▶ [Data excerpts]
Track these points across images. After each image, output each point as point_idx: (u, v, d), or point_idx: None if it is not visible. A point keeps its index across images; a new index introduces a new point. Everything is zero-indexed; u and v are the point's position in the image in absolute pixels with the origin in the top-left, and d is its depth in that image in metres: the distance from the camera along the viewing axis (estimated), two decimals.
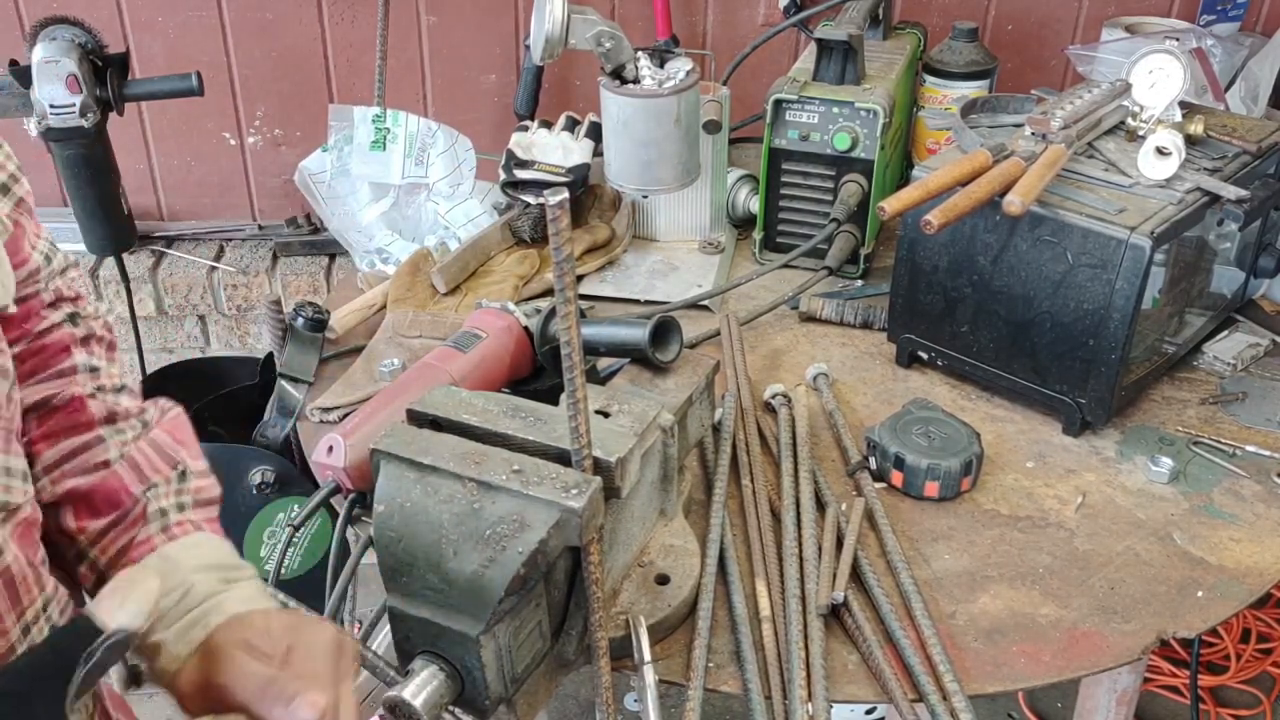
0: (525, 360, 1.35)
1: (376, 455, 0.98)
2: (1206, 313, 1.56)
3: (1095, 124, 1.41)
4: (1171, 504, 1.30)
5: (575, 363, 0.88)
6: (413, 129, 1.90)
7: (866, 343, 1.60)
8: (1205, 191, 1.33)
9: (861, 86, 1.67)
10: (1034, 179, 1.28)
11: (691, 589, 1.12)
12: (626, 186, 1.71)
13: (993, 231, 1.38)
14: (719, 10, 2.27)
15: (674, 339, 1.24)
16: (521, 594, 0.91)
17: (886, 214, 1.31)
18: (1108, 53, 1.94)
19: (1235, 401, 1.45)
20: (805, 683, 1.05)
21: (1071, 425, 1.40)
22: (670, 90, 1.59)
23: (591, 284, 1.74)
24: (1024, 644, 1.12)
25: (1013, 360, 1.42)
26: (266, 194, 2.45)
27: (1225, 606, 1.16)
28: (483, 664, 0.90)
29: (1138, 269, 1.27)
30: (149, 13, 2.22)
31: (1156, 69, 1.39)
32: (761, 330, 1.63)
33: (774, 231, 1.77)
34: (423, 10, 2.25)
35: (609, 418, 1.06)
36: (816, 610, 1.11)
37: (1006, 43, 2.26)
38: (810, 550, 1.17)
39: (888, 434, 1.31)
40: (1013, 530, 1.26)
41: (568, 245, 0.84)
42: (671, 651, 1.10)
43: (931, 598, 1.16)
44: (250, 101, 2.33)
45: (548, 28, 1.51)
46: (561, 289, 0.85)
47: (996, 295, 1.40)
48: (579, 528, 0.91)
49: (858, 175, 1.67)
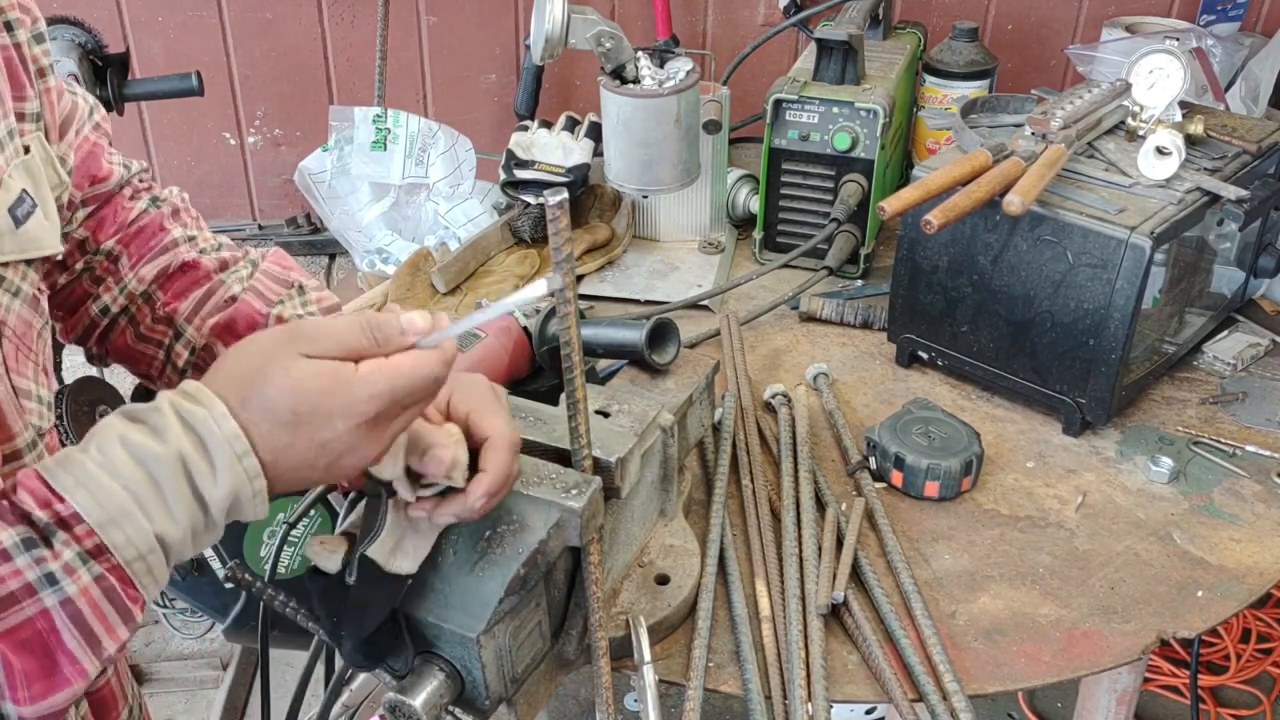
0: (524, 360, 1.35)
1: None
2: (1206, 313, 1.55)
3: (1095, 124, 1.41)
4: (1171, 504, 1.30)
5: (575, 363, 0.88)
6: (413, 129, 1.90)
7: (866, 343, 1.60)
8: (1205, 191, 1.33)
9: (861, 86, 1.67)
10: (1034, 179, 1.28)
11: (691, 589, 1.12)
12: (626, 186, 1.71)
13: (993, 231, 1.38)
14: (719, 10, 2.27)
15: (672, 341, 1.24)
16: (521, 594, 0.91)
17: (886, 214, 1.31)
18: (1108, 53, 1.94)
19: (1235, 401, 1.45)
20: (805, 683, 1.05)
21: (1071, 425, 1.40)
22: (670, 90, 1.59)
23: (591, 284, 1.74)
24: (1024, 644, 1.12)
25: (1013, 360, 1.42)
26: (266, 194, 2.44)
27: (1225, 606, 1.16)
28: (483, 664, 0.90)
29: (1138, 269, 1.27)
30: (149, 13, 2.21)
31: (1156, 69, 1.39)
32: (761, 330, 1.63)
33: (774, 231, 1.77)
34: (423, 10, 2.25)
35: (609, 418, 1.06)
36: (816, 610, 1.11)
37: (1006, 43, 2.26)
38: (810, 550, 1.17)
39: (888, 434, 1.31)
40: (1013, 530, 1.26)
41: (568, 245, 0.84)
42: (671, 651, 1.10)
43: (931, 598, 1.16)
44: (250, 101, 2.33)
45: (548, 28, 1.51)
46: (562, 289, 0.85)
47: (997, 295, 1.40)
48: (579, 528, 0.91)
49: (858, 175, 1.67)
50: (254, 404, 0.72)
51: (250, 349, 0.75)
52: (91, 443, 0.70)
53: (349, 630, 0.87)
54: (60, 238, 0.86)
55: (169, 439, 0.70)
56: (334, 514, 1.42)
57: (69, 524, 0.67)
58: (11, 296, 0.81)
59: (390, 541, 0.88)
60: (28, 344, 0.84)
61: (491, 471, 0.85)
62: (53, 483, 0.68)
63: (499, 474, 0.85)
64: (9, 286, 0.81)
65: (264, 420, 0.71)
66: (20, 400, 0.82)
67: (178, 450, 0.69)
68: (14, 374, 0.82)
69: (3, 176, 0.78)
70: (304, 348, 0.73)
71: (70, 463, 0.69)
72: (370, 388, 0.73)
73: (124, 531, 0.68)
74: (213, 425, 0.70)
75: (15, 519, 0.67)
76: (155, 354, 1.03)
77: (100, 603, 0.68)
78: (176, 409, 0.71)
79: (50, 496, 0.68)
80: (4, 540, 0.66)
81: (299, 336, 0.74)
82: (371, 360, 0.74)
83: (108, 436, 0.70)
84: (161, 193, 1.08)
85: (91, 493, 0.68)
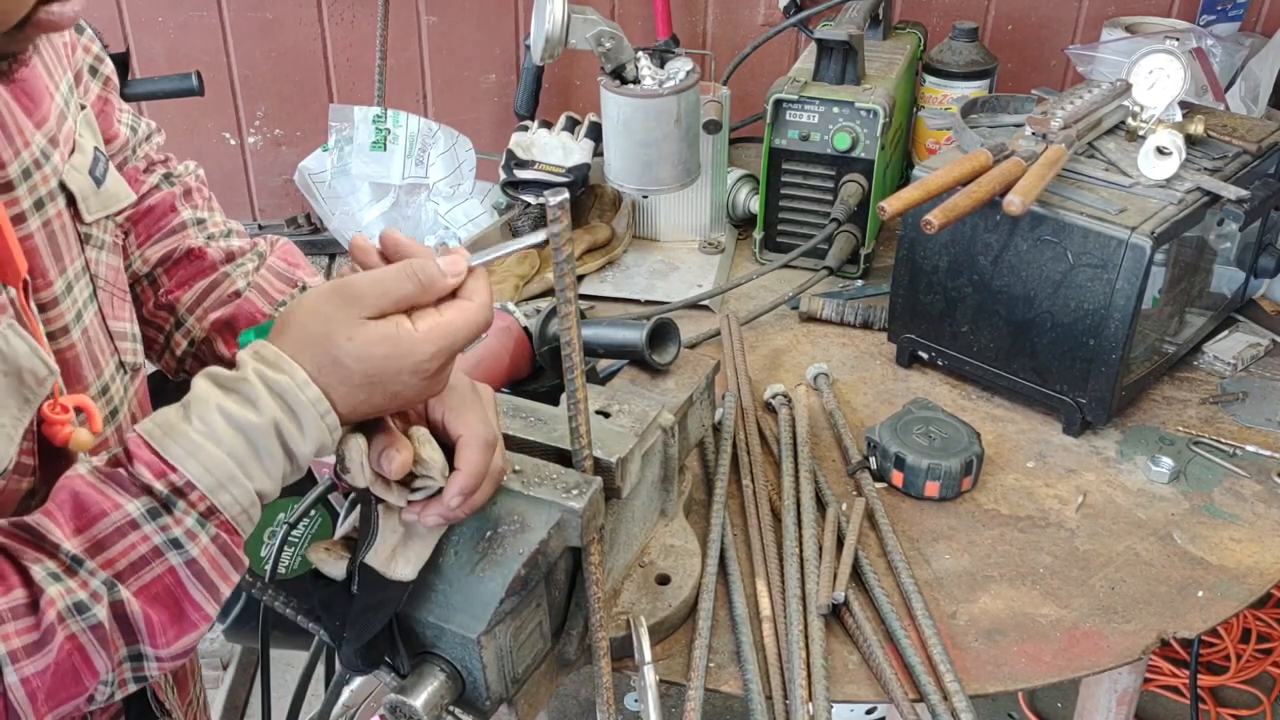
0: (524, 360, 1.35)
1: None
2: (1206, 313, 1.56)
3: (1095, 124, 1.41)
4: (1172, 504, 1.30)
5: (575, 362, 0.88)
6: (413, 129, 1.90)
7: (866, 343, 1.60)
8: (1205, 191, 1.33)
9: (861, 86, 1.67)
10: (1034, 179, 1.28)
11: (692, 589, 1.12)
12: (626, 186, 1.71)
13: (993, 231, 1.38)
14: (719, 10, 2.27)
15: (672, 341, 1.24)
16: (522, 594, 0.91)
17: (887, 214, 1.31)
18: (1108, 53, 1.94)
19: (1235, 401, 1.45)
20: (806, 682, 1.05)
21: (1072, 425, 1.40)
22: (670, 90, 1.59)
23: (591, 284, 1.74)
24: (1024, 644, 1.12)
25: (1013, 360, 1.42)
26: (267, 194, 2.44)
27: (1225, 606, 1.16)
28: (483, 664, 0.90)
29: (1138, 269, 1.27)
30: (149, 13, 2.22)
31: (1156, 69, 1.39)
32: (761, 330, 1.63)
33: (774, 231, 1.77)
34: (423, 10, 2.25)
35: (609, 418, 1.06)
36: (817, 610, 1.11)
37: (1006, 43, 2.26)
38: (811, 550, 1.17)
39: (888, 434, 1.31)
40: (1013, 530, 1.26)
41: (568, 245, 0.84)
42: (672, 651, 1.10)
43: (932, 598, 1.16)
44: (250, 101, 2.33)
45: (548, 28, 1.51)
46: (562, 289, 0.85)
47: (997, 295, 1.40)
48: (579, 528, 0.91)
49: (858, 175, 1.67)
50: (329, 370, 0.78)
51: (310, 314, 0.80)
52: (192, 412, 0.76)
53: (351, 635, 0.89)
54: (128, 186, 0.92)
55: (262, 408, 0.76)
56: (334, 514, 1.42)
57: (184, 492, 0.75)
58: (99, 250, 0.89)
59: (387, 548, 0.88)
60: (121, 287, 0.93)
61: (464, 470, 0.86)
62: (164, 453, 0.75)
63: (472, 472, 0.86)
64: (96, 242, 0.89)
65: (341, 384, 0.79)
66: (116, 342, 0.92)
67: (272, 418, 0.77)
68: (111, 319, 0.91)
69: (75, 138, 0.84)
70: (361, 311, 0.79)
71: (176, 433, 0.75)
72: (431, 346, 0.80)
73: (230, 493, 0.76)
74: (298, 393, 0.77)
75: (138, 490, 0.75)
76: (155, 337, 1.06)
77: (217, 557, 0.77)
78: (263, 379, 0.77)
79: (164, 467, 0.75)
80: (132, 512, 0.74)
81: (353, 299, 0.79)
82: (427, 320, 0.81)
83: (206, 406, 0.76)
84: (176, 168, 1.09)
85: (200, 462, 0.75)
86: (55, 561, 0.72)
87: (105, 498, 0.74)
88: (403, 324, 0.80)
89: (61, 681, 0.72)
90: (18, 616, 0.70)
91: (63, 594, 0.71)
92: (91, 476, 0.75)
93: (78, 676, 0.72)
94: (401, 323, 0.80)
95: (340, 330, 0.78)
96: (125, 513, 0.74)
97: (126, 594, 0.74)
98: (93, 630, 0.72)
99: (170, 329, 1.05)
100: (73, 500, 0.74)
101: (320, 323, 0.79)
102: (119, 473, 0.75)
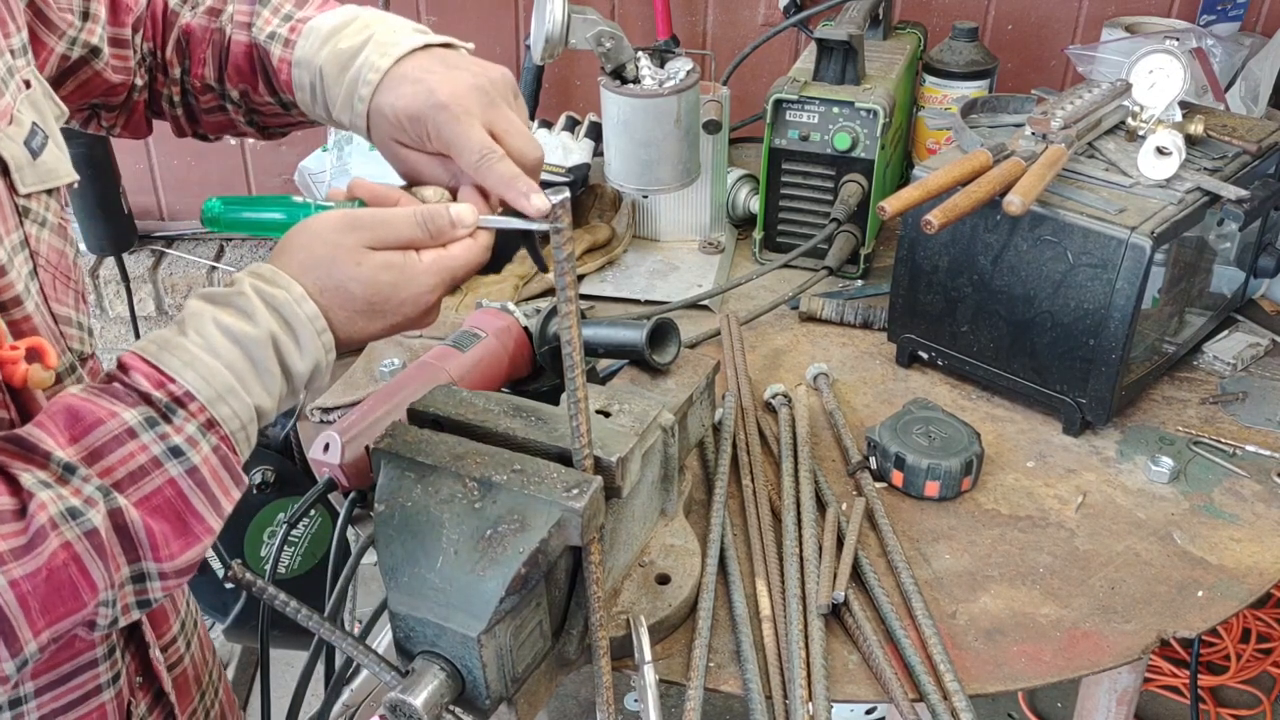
0: (524, 360, 1.35)
1: (377, 454, 0.98)
2: (1206, 313, 1.56)
3: (1095, 124, 1.42)
4: (1172, 504, 1.30)
5: (576, 362, 0.88)
6: None
7: (866, 343, 1.60)
8: (1205, 191, 1.33)
9: (861, 86, 1.67)
10: (1034, 179, 1.28)
11: (692, 589, 1.12)
12: (626, 186, 1.71)
13: (993, 231, 1.38)
14: (719, 10, 2.27)
15: (672, 341, 1.24)
16: (522, 594, 0.91)
17: (887, 214, 1.31)
18: (1108, 53, 1.94)
19: (1235, 401, 1.45)
20: (805, 682, 1.05)
21: (1072, 425, 1.40)
22: (670, 90, 1.59)
23: (591, 284, 1.74)
24: (1024, 644, 1.12)
25: (1013, 360, 1.42)
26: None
27: (1225, 606, 1.16)
28: (483, 664, 0.90)
29: (1138, 269, 1.27)
30: None
31: (1156, 69, 1.39)
32: (761, 330, 1.63)
33: (774, 231, 1.77)
34: (423, 10, 2.25)
35: (610, 417, 1.06)
36: (817, 610, 1.11)
37: (1006, 43, 2.26)
38: (810, 550, 1.17)
39: (888, 434, 1.31)
40: (1013, 530, 1.26)
41: (568, 245, 0.84)
42: (672, 651, 1.10)
43: (932, 597, 1.16)
44: None
45: (548, 28, 1.51)
46: (562, 289, 0.85)
47: (997, 295, 1.40)
48: (580, 527, 0.91)
49: (858, 175, 1.67)
50: (331, 293, 0.80)
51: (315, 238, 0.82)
52: (188, 326, 0.77)
53: None
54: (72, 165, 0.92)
55: (259, 321, 0.77)
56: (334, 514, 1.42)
57: (183, 402, 0.75)
58: (39, 226, 0.88)
59: None
60: (64, 272, 0.91)
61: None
62: (161, 365, 0.75)
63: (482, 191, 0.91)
64: (35, 217, 0.87)
65: (341, 309, 0.81)
66: (60, 327, 0.89)
67: (269, 331, 0.78)
68: (54, 302, 0.88)
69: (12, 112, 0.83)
70: (367, 240, 0.82)
71: (172, 345, 0.76)
72: (434, 278, 0.84)
73: (230, 406, 0.76)
74: (295, 307, 0.79)
75: (135, 399, 0.74)
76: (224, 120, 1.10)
77: (218, 469, 0.77)
78: (259, 292, 0.78)
79: (162, 378, 0.75)
80: (130, 420, 0.73)
81: (360, 227, 0.82)
82: (432, 251, 0.85)
83: (201, 320, 0.77)
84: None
85: (199, 373, 0.75)
86: (47, 471, 0.71)
87: (100, 407, 0.73)
88: (410, 255, 0.83)
89: (57, 593, 0.69)
90: (3, 521, 0.68)
91: (54, 499, 0.69)
92: (86, 392, 0.74)
93: (75, 590, 0.70)
94: (409, 254, 0.83)
95: (347, 256, 0.80)
96: (122, 420, 0.73)
97: (125, 503, 0.72)
98: (88, 537, 0.70)
99: (221, 101, 1.08)
100: (66, 412, 0.73)
101: (326, 248, 0.81)
102: (114, 385, 0.75)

▶ [WHAT YOU SHOULD DO]
The response must hold only the lines above from the line with "66: (20, 400, 0.82)" through the line with "84: (161, 193, 1.08)", each copied exactly, both ends kept.

▶ [THE COMPLETED TASK]
66: (20, 400, 0.82)
67: (178, 450, 0.69)
68: (14, 374, 0.82)
69: (3, 176, 0.78)
70: (304, 348, 0.73)
71: (70, 463, 0.69)
72: (370, 388, 0.73)
73: (124, 531, 0.68)
74: (213, 425, 0.70)
75: (15, 519, 0.67)
76: (155, 354, 1.03)
77: (100, 603, 0.68)
78: (176, 409, 0.71)
79: (50, 496, 0.68)
80: (4, 540, 0.66)
81: (299, 336, 0.74)
82: (371, 360, 0.74)
83: (108, 436, 0.70)
84: (161, 193, 1.08)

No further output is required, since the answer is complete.